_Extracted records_
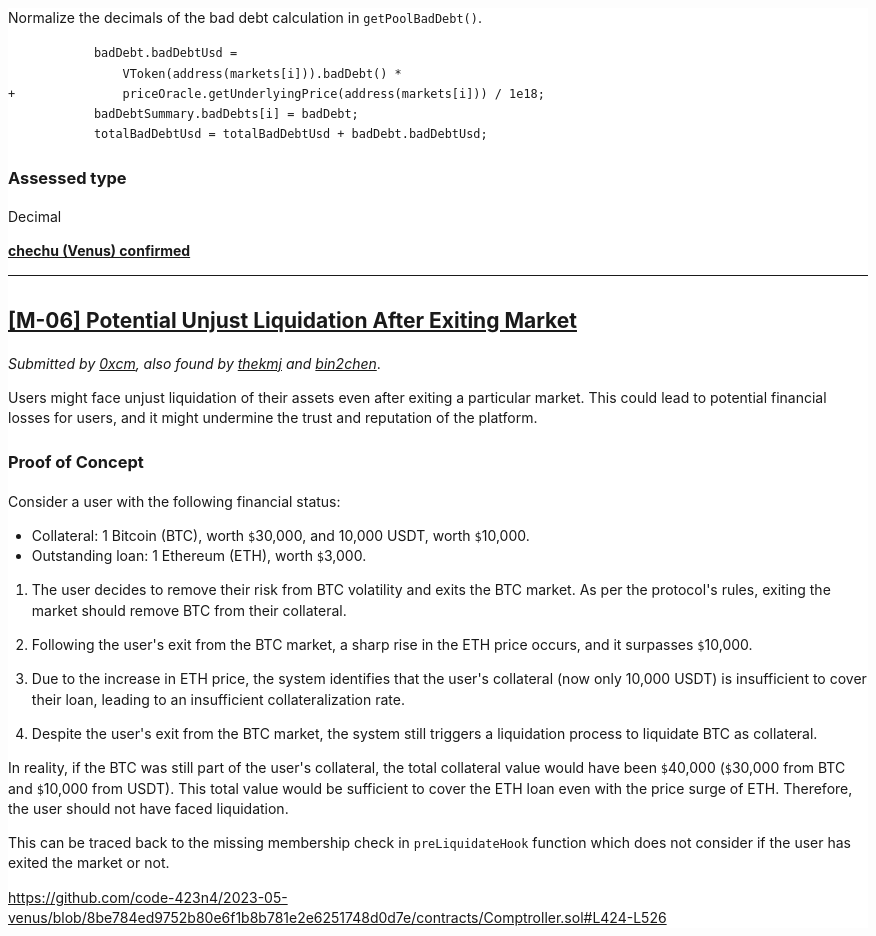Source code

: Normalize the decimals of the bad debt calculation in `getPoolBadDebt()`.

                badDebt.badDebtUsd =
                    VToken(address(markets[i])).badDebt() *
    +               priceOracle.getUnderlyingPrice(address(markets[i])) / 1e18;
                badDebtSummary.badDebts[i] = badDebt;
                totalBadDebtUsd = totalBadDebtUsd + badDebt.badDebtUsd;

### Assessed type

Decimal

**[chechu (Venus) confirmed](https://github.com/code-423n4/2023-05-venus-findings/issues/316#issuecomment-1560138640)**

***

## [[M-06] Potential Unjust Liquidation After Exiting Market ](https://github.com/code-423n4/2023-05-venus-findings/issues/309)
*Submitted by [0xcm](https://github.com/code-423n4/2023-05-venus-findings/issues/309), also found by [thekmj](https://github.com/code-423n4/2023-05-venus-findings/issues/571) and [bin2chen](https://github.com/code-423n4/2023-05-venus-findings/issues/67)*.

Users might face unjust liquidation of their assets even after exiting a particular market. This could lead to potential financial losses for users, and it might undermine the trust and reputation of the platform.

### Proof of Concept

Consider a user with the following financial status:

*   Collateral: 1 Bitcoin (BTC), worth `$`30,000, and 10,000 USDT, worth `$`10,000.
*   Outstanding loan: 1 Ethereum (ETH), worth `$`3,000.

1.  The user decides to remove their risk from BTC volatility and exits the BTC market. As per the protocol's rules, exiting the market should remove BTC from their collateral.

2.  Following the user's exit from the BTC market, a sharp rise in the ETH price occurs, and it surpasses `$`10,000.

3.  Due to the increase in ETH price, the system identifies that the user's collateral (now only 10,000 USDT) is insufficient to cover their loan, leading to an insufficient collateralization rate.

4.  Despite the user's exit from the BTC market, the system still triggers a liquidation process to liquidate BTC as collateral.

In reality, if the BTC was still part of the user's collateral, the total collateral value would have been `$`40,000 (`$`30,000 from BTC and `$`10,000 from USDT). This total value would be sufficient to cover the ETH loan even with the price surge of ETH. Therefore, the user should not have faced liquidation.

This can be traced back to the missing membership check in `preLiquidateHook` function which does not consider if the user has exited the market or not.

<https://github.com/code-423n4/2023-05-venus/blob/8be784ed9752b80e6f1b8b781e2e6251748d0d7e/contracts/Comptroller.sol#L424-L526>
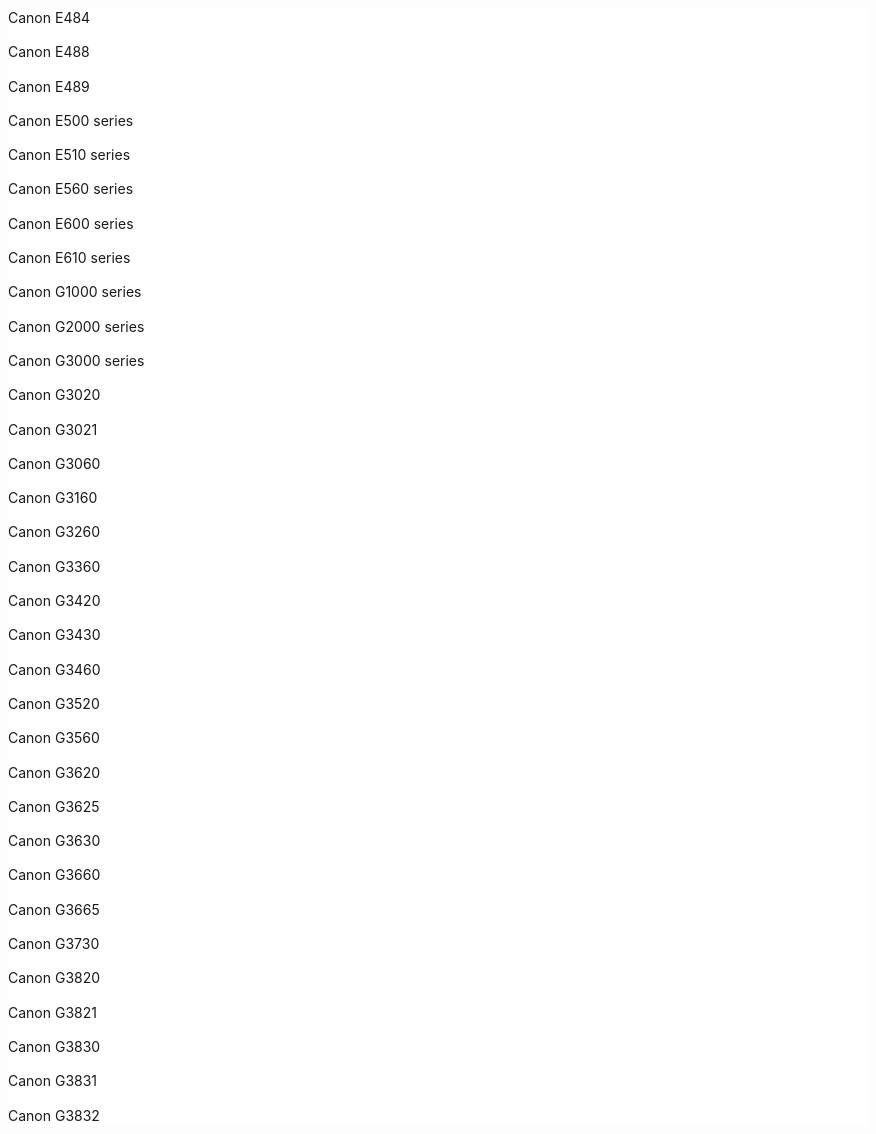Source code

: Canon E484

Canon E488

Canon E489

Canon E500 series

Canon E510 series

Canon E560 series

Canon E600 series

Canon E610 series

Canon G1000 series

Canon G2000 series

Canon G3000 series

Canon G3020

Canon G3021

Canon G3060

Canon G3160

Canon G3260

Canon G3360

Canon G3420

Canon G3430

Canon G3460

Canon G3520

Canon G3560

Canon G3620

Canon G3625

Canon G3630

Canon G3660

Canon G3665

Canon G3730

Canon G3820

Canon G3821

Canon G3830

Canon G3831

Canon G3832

...

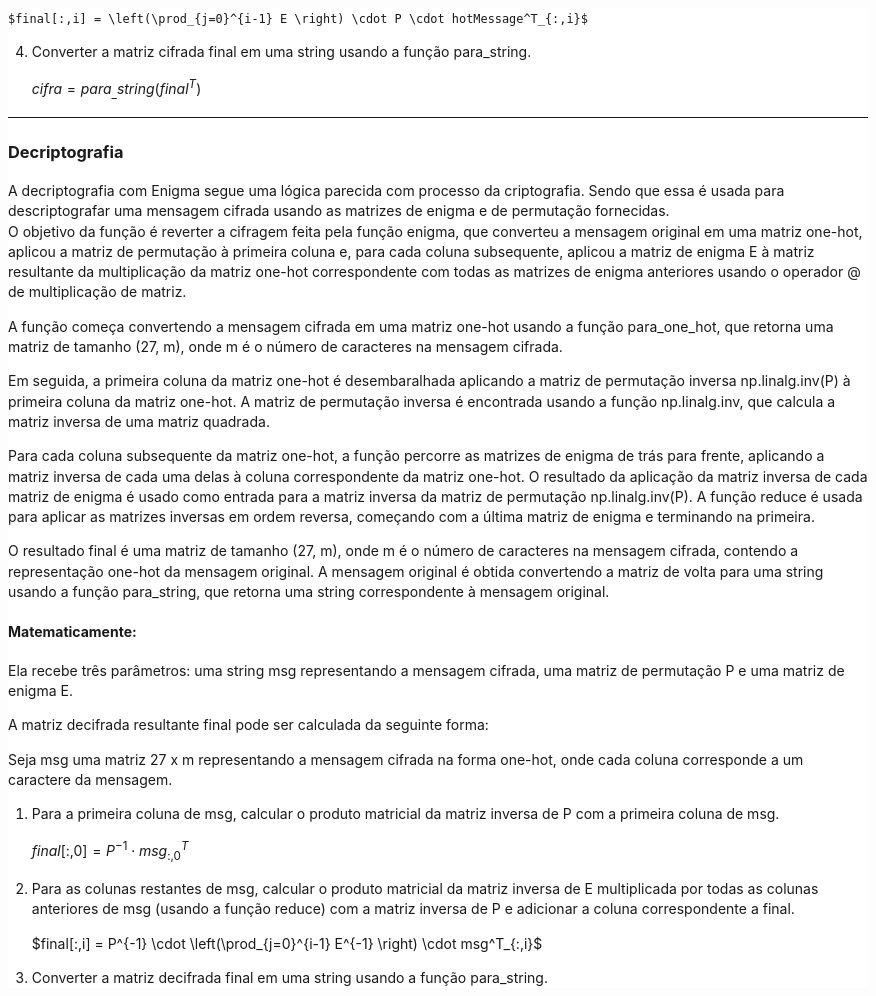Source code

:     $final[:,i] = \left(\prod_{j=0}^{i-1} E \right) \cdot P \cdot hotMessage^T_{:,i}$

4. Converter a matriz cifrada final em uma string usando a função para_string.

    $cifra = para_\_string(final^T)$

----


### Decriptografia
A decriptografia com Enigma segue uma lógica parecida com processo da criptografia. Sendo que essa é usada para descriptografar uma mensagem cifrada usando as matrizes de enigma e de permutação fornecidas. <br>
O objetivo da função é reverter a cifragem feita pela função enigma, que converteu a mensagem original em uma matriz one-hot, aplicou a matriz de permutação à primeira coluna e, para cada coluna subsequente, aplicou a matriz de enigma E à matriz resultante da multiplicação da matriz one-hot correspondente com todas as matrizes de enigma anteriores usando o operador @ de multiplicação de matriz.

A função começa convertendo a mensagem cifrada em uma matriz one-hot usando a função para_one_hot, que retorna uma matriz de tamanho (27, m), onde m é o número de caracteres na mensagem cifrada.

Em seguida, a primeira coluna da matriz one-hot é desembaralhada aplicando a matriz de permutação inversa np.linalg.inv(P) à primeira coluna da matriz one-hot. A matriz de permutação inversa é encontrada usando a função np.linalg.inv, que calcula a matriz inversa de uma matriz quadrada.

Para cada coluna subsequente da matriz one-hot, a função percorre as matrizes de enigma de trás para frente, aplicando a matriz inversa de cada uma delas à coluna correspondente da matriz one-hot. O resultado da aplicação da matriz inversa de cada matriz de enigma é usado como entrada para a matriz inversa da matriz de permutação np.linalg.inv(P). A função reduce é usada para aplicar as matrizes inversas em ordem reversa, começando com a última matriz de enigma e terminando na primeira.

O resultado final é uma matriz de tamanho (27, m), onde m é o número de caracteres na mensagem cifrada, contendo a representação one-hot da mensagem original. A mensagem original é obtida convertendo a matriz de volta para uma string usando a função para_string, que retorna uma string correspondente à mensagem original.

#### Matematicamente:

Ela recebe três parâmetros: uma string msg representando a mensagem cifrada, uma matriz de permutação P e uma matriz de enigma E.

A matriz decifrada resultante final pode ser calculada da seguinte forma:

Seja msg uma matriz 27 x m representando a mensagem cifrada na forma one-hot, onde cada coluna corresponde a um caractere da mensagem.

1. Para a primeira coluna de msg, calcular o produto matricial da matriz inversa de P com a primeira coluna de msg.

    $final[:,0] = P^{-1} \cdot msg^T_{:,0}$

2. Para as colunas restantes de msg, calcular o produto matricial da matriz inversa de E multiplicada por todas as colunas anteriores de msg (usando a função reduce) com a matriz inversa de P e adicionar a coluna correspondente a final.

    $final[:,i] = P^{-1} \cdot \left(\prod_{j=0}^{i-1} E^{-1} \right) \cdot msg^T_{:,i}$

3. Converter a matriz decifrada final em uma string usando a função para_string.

...

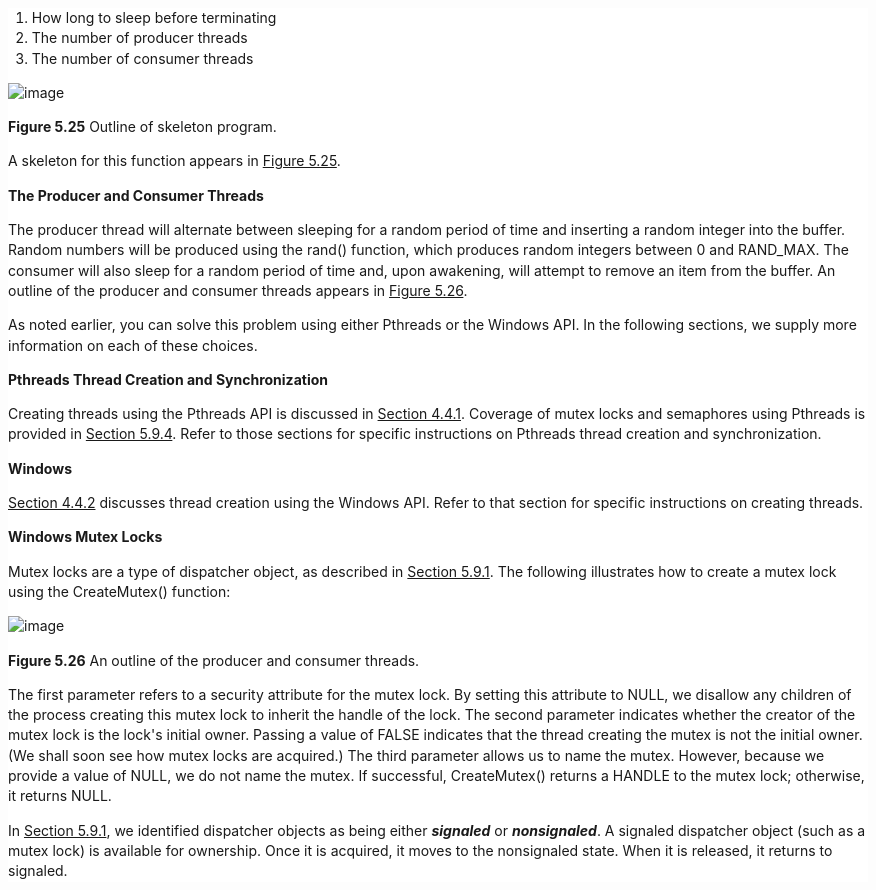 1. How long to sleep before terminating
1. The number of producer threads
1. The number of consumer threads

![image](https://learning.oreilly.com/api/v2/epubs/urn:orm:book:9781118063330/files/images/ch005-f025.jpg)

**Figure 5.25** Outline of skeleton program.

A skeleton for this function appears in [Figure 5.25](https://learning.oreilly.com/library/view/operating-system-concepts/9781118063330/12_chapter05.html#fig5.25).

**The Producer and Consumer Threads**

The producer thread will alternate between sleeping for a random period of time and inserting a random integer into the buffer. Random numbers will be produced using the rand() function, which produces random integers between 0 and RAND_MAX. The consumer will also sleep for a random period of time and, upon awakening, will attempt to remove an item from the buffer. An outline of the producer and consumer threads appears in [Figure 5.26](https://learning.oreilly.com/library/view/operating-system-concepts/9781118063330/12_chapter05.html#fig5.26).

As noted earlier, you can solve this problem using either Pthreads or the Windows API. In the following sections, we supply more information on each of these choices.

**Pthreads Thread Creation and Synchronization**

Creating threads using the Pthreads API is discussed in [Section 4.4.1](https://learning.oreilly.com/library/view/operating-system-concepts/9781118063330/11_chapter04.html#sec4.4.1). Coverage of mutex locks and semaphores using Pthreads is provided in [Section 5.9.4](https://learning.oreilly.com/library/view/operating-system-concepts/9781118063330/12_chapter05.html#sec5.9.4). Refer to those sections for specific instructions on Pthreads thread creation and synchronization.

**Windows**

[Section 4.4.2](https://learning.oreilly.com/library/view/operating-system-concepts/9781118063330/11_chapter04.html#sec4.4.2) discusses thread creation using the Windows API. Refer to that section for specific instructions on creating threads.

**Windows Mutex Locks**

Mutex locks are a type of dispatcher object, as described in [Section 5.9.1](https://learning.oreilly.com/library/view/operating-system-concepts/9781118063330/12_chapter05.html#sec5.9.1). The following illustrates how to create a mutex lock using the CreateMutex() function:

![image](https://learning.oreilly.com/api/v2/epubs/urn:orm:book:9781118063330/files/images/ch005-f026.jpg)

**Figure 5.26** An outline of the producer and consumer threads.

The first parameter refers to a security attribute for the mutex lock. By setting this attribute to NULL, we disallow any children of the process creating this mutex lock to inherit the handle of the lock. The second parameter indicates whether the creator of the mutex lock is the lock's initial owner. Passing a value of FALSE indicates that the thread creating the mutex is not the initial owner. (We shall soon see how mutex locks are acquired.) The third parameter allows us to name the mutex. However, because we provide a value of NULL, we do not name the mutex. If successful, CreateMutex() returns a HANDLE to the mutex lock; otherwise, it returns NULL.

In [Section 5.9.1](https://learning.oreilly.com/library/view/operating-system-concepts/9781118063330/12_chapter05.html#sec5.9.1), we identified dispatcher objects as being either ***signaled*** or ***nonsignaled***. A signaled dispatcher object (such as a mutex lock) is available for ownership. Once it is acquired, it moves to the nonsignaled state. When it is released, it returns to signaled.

_Problem to work on_
Note every line of the records that holds the word "Figure", and copy it.

_Task output_
**Figure 5.25** Outline of skeleton program.
A skeleton for this function appears in [Figure 5.25](https://learning.oreilly.com/library/view/operating-system-concepts/9781118063330/12_chapter05.html#fig5.25).
The producer thread will alternate between sleeping for a random period of time and inserting a random integer into the buffer. Random numbers will be produced using the rand() function, which produces random integers between 0 and RAND_MAX. The consumer will also sleep for a random period of time and, upon awakening, will attempt to remove an item from the buffer. An outline of the producer and consumer threads appears in [Figure 5.26](https://learning.oreilly.com/library/view/operating-system-concepts/9781118063330/12_chapter05.html#fig5.26).
**Figure 5.26** An outline of the producer and consumer threads.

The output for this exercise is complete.